PettingZoo + RLlib requires same observation spaces for everyone!


from gymnasium.spaces import Discrete
from gymnasium.spaces import Box, Dict, Discrete, MultiDiscrete, MultiBinary
from pettingzoo.utils.env import ParallelEnv
from pettingzoo.test import parallel_api_test
import ray
from ray.tune.registry import register_env
from ray.rllib.policy.policy import PolicySpec
from ray.rllib.examples.policy.random_policy import RandomPolicy
from ray.rllib.algorithms.dqn.dqn import DQNConfig
from ray.rllib.env.wrappers.pettingzoo_env import ParallelPettingZooEnv
from ray.tune.logger import pretty_print


class DifferentSpacesEnv(ParallelEnv):
    """
    PettingZoo environment that implements different
    observation and action spaces.
    """

    def __init__(self, **config):
        """
        Initialises the class. The logic is not important,
        just that the spaces are different.
        """
        self.agents = ["agent_1", "agent_2"]
        self.possible_agents = self.agents.copy()

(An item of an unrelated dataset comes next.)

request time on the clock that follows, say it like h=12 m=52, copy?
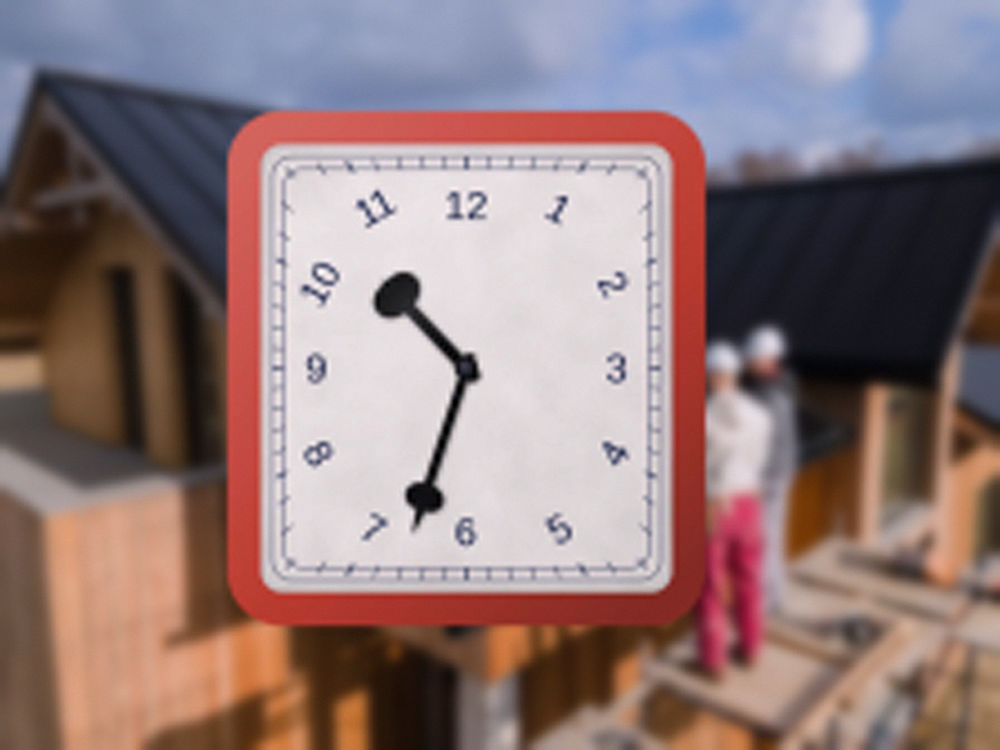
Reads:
h=10 m=33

        self.observation_spaces = {
            "agent_1": Dict({
                "a": Discrete(3),
                "b": Dict({
                    "e": Box(1, 3)
                })
             }
             ),
            "agent_2": Dict({
                "dis": Discrete(30),
                "dico": MultiDiscrete([11,11])
            }
            ),
        }
        self.action_spaces = {
            "agent_1": Discrete(4),
            "agent_2": Dict({"e": Box(1, 3)}),
        }
        self.max_time = 1000
        self.curr_time = 0

    def step(self, actions: dict):
        """
        Takes a step and returns the observation,
        rewards, terminated, truncated and info dictionaries,
        each keyed by agent.
        """
        self.curr_time += 1
        rewards = {agent: 1 for agent in self.agents}
        obs = {
            agent: self.observation_spaces[agent].sample()
            for agent in self.agents
        }
        terminated = dict.fromkeys(self.agents, False)
        truncated = dict.fromkeys(self.agents, False)
        info = dict.fromkeys(self.agents, False)

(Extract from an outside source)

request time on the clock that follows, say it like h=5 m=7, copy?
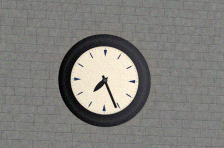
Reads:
h=7 m=26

        return obs, rewards, terminated, truncated, info

    def reset(self, seed: int = None, options=None):
        """
        Calls the super reset
        """
        self.agents = self.possible_agents[:]
        for agent in self.agents:
            self.observation_spaces[agent].seed(seed)
            self.action_spaces[agent].seed(seed)

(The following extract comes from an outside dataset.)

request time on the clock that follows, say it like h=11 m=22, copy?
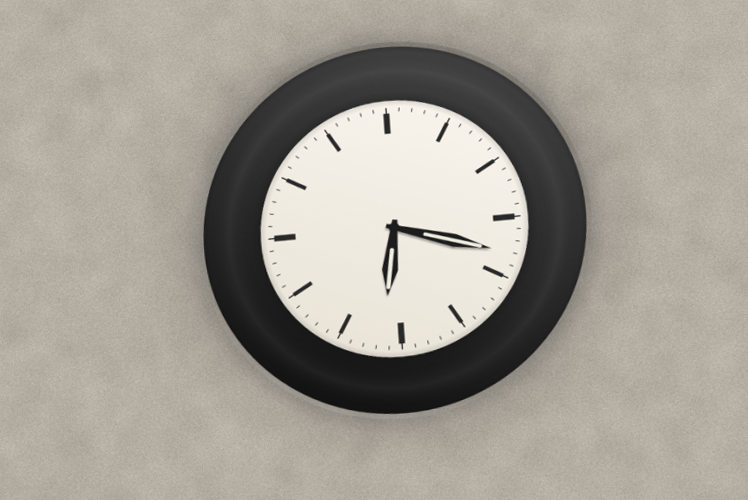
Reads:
h=6 m=18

        return dict.fromkeys(self.agents, 0)

    def render(self):
        # render the game
        return "|".join(self.agents)

    def state(self):
        """
        This is a stateless game, therefore, we return None
        """
        return None

    def observation_space(self, agent: str):
        return self.observation_spaces[agent]

    def action_space(self, agent: str):
        return self.action_spaces[agent]


if __name__ == "__main__":
    # assert that this is a ParallelEnv
    # This will throw if not.
    parallel_api_test(DifferentSpacesEnv())

    # Convert this into a MultiAgentEnv
    ray.init()
    game = DifferentSpacesEnv()
    register_env(
        "DifferentSpacesEnv",
        lambda config: ParallelPettingZooEnv(DifferentSpacesEnv(**config)),
    )

    # Run some sample algorithm on it
    config = (
        DQNConfig()
        .environment("DifferentSpacesEnv")
        .training(train_batch_size=1024)
        .framework("torch")
        .multi_agent(
            policies={
                "agent_1": PolicySpec(
                    policy_class=None,  # Infer automatically
                    observation_space=game.observation_space("agent_1"),
                    action_space=game.action_space("agent_1"),
                    config={},
                ),
                "agent_2": PolicySpec(
                    policy_class=RandomPolicy,
                    observation_space=game.observation_space("agent_2"),
                    action_space=game.action_space("agent_2"),
                    config={},
                ),
            },  # end-policies
            policy_mapping_fn=lambda ag_id, *args, **kwargs: ag_id,
            policies_to_train=[
                "agent_1",
                "agent_2",
            ],  # train all policies
        )  # end-multi-agent
    )  # end-config

    algo = config.build()
    result = list()
    for i in range(10):
        result.append(algo.train())

    trainer.stop()
    ray.shutdown()
    for i in range(10):
        print(f"Result at iteration {i}:")
        print(pretty_print(result[i]))

    # close
    ray.close()